We now make the following remarks about the above result.

(i)
We can alternatively write $\phi _{\rho ,\pi }^*$ from Proposition 2 as
$$\begin{aligned} \phi _{\rho ,\pi }^* \propto -\left( (1-\nu )\iota _{k,\rho }^*\iota _{k,\rho }+\nu I_d \right) ^{-1} \iota _{k,\rho }^* \left( \nabla \log \frac{\rho }{\pi } \right) , \end{aligned}$$
since we have
$$\begin{aligned} \mathbb {E}_{x\sim \rho } [-\nabla V(x)k(x,\cdot )+\nabla k(x,\cdot )] =&\int _{\mathbb {R}^d} k(\cdot , x)\left( -\nabla V(x)-\frac{\nabla \rho (x)}{\rho (x)}\right) \rho (x)dx\\ =&-\iota _{k,\rho }^*\left( \nabla \log \frac{\rho }{\pi }\right) . \end{aligned}$$
(ii)
The operator in (7) has an equivalent expression, as we discuss below.
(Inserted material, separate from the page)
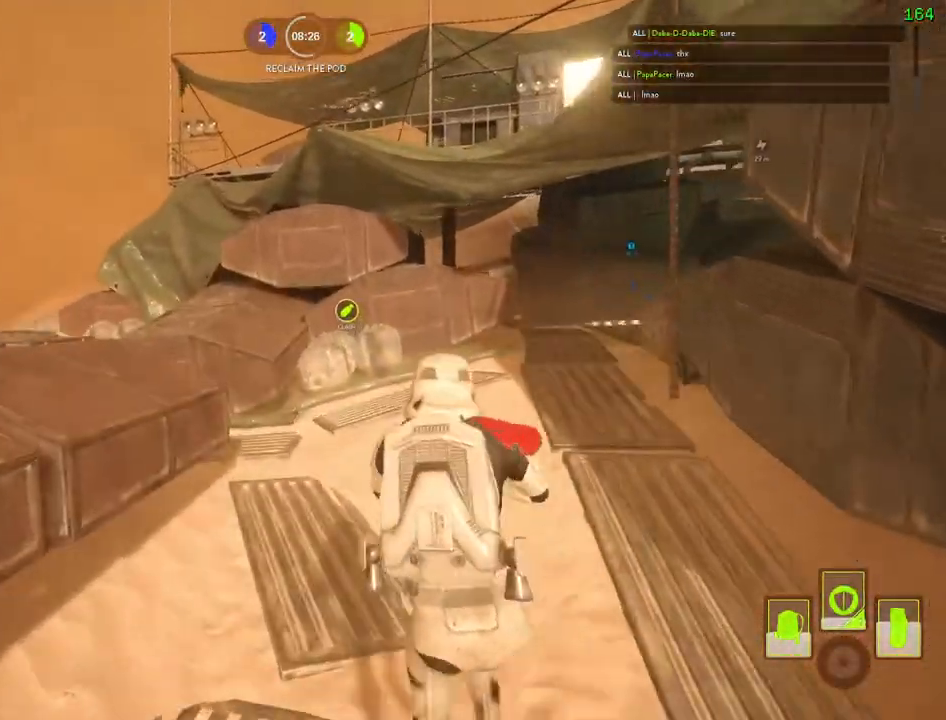
{"keys": ["d", "shift", "w"], "mouse": [], "events": [[67, "space", "up"], [200, "d", "down"]]}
First, we claim that
$$\begin{aligned} \iota _{k,\rho }\left( (1-\nu )\iota _{k,\rho }^*\iota _{k,\rho }+\nu I_d\right) ^{-1}\iota _{k,\rho }^*=\left( (1-\nu )\iota _{k,\rho }\iota _{k,\rho }^*+\nu I \right) ^{-1}\iota _{k,\rho }\iota _{k,\rho }^*. \end{aligned}$$
To see that, we start with the trivial identity in the first line below and proceed as
$$\begin{aligned}&\left( (1-\nu )\iota _{k,\rho }\iota _{k,\rho }^*+\nu I \right) \iota _{k,\rho }=\iota _{k,\rho }\left( (1-\nu )\iota _{k,\rho }^*\iota _{k,\rho }+\nu I_d \right) ,\\ \implies&\iota _{k,\rho }=\left( (1-\nu )\iota _{k,\rho }\iota _{k,\rho }^*+\nu I \right) ^{-1}\iota _{k,\rho }\left( (1-\nu )\iota _{k,\rho }^*\iota _{k,\rho }+\nu I_d \right) \\ \implies&\iota _{k,\rho }\left( (1-\nu )\iota _{k,\rho }^*\iota _{k,\rho }+\nu I_d \right) ^{-1}=\left( (1-\nu )\iota _{k,\rho }\iota _{k,\rho }^*+\nu I \right) ^{-1}\iota _{k,\rho } \\ \implies&\iota _{k,\rho }\left( (1-\nu )\iota _{k,\rho }^*\iota _{k,\rho }+\nu I_d \right) ^{-1}\iota _{k,\rho }^*=\left( (1-\nu )\iota _{k,\rho }\iota _{k,\rho }^*+\nu I \right) ^{-1}\iota _{k,\rho }\iota _{k,\rho }^*. \end{aligned}$$
According to this observation, (7) can also be written in the following form
$$\begin{aligned} \begin{aligned} \partial _t \rho _t&=\nabla \cdot \left( \rho _t\ \left( (1-\nu )\iota _{k,\rho _t}\iota _{k,\rho _t}^*+\nu I \right) ^{-1}\iota _{k,\rho _t}\iota _{k,\rho _t}^*\left( \nabla \log \frac{\rho _t}{\pi }\right) \right) \\&= \nabla \cdot \left( \rho _t ~ \left( (1-\nu ){\mathcal {T}}_{k,\rho _t}+\nu I \right) ^{-1} {\mathcal {T}}_{k,\rho _t}\left( \nabla \log \frac{\rho _t}{\pi } \right) \right) ,\\ \end{aligned} \end{aligned}$$
thereby providing the R-SVGF introduced in (4) in Sect. 1.
(iii)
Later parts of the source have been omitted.